Gates illustrated how “Longhorn” is expected to make data more accessible and easy to act on in the following ways:

  • Visualization. Folders and icons graphically depict their actual content, providing live snapshots of the document to help users intuitively understand the state and contents.

  • Intuitive organization. Documents can be created or organized, based on metadata, in terms of their authors, subjects or keywords — or by artist, song title or album for music.

  • Advanced document technology. A set of advanced document technologies includes a cross-platform, open XML document format that allows customers to effortlessly create, share, print and archive documents. These “fixed layout” documents can be viewed or printed without the application in which they were created, while maintaining their advanced color and graphics.

Those attending WinHEC also received a developer preview of “Longhorn,” designed to accelerate development of hardware device drivers for the new operating system. The first beta release of “Longhorn” is planned for summer 2005.

Microsoft Builds Anticipation, Readiness for “Longhorn”

Gates called on hardware-makers to develop products that take advantage of all these innovations. He highlighted a range of investments that Microsoft is making to help industry partners deliver the advances enabled by “Longhorn” to their customers. Gates unveiled the following programs:

  • “Longhorn”-Ready PC Program. Microsoft announced guidance for hardware requirements for future “Longhorn”-Ready PCs. These hardware requirements include a modern CPU, 512 MB of RAM and “Longhorn” Display Driver-capable graphics. The “Longhorn”-Ready PC program will help customers make quality decisions when purchasing PCs before the release of “Longhorn.”

  • “Longhorn” Logo Program will designate products that are not only compatible with “Longhorn” but take advantage of new “Longhorn” capabilities.
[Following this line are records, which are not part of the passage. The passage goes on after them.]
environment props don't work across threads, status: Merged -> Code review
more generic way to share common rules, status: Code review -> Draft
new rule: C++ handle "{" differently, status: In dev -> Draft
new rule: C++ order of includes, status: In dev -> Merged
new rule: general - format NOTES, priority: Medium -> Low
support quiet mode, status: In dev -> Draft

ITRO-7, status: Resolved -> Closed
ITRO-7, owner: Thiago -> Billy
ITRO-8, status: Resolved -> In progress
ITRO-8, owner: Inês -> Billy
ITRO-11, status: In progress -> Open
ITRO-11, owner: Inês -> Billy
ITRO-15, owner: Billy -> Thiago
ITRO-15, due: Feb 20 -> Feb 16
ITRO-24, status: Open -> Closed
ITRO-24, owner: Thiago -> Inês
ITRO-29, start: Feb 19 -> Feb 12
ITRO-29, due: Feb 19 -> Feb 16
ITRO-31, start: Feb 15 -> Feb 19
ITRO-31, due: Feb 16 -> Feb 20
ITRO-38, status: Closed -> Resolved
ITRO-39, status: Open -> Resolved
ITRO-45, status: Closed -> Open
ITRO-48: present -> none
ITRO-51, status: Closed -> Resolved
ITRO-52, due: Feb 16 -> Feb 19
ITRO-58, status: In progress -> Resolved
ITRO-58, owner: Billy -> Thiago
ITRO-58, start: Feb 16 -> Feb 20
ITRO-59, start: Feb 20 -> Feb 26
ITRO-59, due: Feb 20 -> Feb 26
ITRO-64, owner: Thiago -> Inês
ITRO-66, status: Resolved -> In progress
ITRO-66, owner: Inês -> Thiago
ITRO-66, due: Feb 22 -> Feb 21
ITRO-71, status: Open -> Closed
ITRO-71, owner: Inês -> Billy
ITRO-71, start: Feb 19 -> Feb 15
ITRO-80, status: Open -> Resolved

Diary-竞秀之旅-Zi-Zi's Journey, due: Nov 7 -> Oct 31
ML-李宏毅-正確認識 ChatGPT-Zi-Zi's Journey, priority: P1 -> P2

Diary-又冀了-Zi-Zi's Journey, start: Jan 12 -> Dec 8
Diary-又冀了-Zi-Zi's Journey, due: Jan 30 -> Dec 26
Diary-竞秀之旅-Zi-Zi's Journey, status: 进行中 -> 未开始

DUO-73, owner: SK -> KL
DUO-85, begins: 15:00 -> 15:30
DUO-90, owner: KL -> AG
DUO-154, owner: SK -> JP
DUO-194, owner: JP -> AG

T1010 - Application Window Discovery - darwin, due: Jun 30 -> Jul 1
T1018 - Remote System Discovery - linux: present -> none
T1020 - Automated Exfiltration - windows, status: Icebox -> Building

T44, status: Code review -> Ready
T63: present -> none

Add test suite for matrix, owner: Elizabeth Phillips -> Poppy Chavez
Qualifying for the new “premium” level logo will differentiate partner products with the clear, trusted promise of a great “Longhorn” computing experience and will be backed by Microsoft’s investments in high-impact marketing activities. Similar to the current Designed for Windows XP program, the “standard” level ensures products meet baseline standards for compatibility, reliability and security. Technical requirements for the new two-tier program are available today at http://partner.microsoft.com/gobal/winlogo.

  • Next-Gen Windows OS PC Design Competition. Microsoft and the Industrial Designers Society of America will spotlight developers of innovative PC designs in three categories: the Chairman’s Award, selected by Gates and his advisers; the Judge’s Award, selected by a distinguished panel; and the Public’s Choice, awarded to the finalist who receives the most votes on the Virtual Showroom Web page.

New Server Innovations Unveiled

Highlighting further innovation on the Windows platform, Microsoft also announced plans to release the public beta of Windows Server 2003 R2 shortly. In addition to the enhancements included in Service Pack 1, the updated release provides more options for connecting to and controlling identities and access management, managing branch servers, setting up and managing storage options, and developing applications inside and outside an organization’s traditional boundaries. R2 is scheduled to be available in the second half of 2005.